Saved entries:
···

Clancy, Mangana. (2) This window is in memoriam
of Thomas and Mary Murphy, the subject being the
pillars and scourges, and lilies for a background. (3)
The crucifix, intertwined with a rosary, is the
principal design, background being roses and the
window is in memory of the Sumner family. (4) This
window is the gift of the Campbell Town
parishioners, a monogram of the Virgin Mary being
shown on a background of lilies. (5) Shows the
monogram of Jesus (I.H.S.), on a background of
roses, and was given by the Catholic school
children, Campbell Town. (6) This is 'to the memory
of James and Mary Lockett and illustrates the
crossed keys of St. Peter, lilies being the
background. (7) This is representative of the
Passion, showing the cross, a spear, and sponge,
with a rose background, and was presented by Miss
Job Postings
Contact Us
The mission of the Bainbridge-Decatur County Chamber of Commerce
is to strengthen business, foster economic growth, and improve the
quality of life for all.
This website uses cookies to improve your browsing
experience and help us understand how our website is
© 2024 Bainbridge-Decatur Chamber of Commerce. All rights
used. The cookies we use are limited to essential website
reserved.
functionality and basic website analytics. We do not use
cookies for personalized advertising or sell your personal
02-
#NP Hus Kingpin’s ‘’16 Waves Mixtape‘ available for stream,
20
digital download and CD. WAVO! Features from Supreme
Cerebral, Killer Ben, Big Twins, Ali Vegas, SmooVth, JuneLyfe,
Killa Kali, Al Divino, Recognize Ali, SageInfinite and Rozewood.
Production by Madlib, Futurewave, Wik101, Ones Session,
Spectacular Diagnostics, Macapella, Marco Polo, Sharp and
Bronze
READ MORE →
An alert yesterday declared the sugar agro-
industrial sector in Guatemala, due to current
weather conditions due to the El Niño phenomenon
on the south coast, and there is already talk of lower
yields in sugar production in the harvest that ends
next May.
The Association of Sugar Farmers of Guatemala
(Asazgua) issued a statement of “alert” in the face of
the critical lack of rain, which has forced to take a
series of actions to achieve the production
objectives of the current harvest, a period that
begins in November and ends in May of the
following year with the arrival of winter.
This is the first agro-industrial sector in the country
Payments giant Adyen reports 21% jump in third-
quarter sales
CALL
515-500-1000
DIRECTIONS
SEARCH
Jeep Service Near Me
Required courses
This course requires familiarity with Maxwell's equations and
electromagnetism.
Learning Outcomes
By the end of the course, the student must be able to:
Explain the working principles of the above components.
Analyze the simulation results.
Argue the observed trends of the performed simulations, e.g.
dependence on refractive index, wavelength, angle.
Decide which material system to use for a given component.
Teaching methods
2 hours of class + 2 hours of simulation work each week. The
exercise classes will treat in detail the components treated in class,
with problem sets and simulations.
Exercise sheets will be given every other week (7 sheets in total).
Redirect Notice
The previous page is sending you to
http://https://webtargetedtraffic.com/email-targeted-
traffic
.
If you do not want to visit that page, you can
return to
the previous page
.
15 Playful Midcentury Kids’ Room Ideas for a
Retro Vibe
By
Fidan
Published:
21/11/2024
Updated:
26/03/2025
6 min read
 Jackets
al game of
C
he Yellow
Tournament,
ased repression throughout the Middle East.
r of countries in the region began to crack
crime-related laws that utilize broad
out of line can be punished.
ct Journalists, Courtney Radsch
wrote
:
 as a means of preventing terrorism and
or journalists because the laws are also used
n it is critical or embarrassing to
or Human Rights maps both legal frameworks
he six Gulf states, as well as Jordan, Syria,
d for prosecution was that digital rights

···

▶ _Work instruction_:
From the records above, reproduce exactly the lines from the one with "crossed keys of St. Peter, lilies being the" to the one with "weather conditions due", both included, and no others.

▶ _Written response_:
crossed keys of St. Peter, lilies being the
background. (7) This is representative of the
Passion, showing the cross, a spear, and sponge,
with a rose background, and was presented by Miss
Job Postings
Contact Us
The mission of the Bainbridge-Decatur County Chamber of Commerce
is to strengthen business, foster economic growth, and improve the
quality of life for all.
This website uses cookies to improve your browsing
experience and help us understand how our website is
© 2024 Bainbridge-Decatur Chamber of Commerce. All rights
used. The cookies we use are limited to essential website
reserved.
functionality and basic website analytics. We do not use
cookies for personalized advertising or sell your personal
02-
#NP Hus Kingpin’s ‘’16 Waves Mixtape‘ available for stream,
20
digital download and CD. WAVO! Features from Supreme
Cerebral, Killer Ben, Big Twins, Ali Vegas, SmooVth, JuneLyfe,
Killa Kali, Al Divino, Recognize Ali, SageInfinite and Rozewood.
Production by Madlib, Futurewave, Wik101, Ones Session,
Spectacular Diagnostics, Macapella, Marco Polo, Sharp and
Bronze
READ MORE →
An alert yesterday declared the sugar agro-
industrial sector in Guatemala, due to current
weather conditions due to the El Niño phenomenon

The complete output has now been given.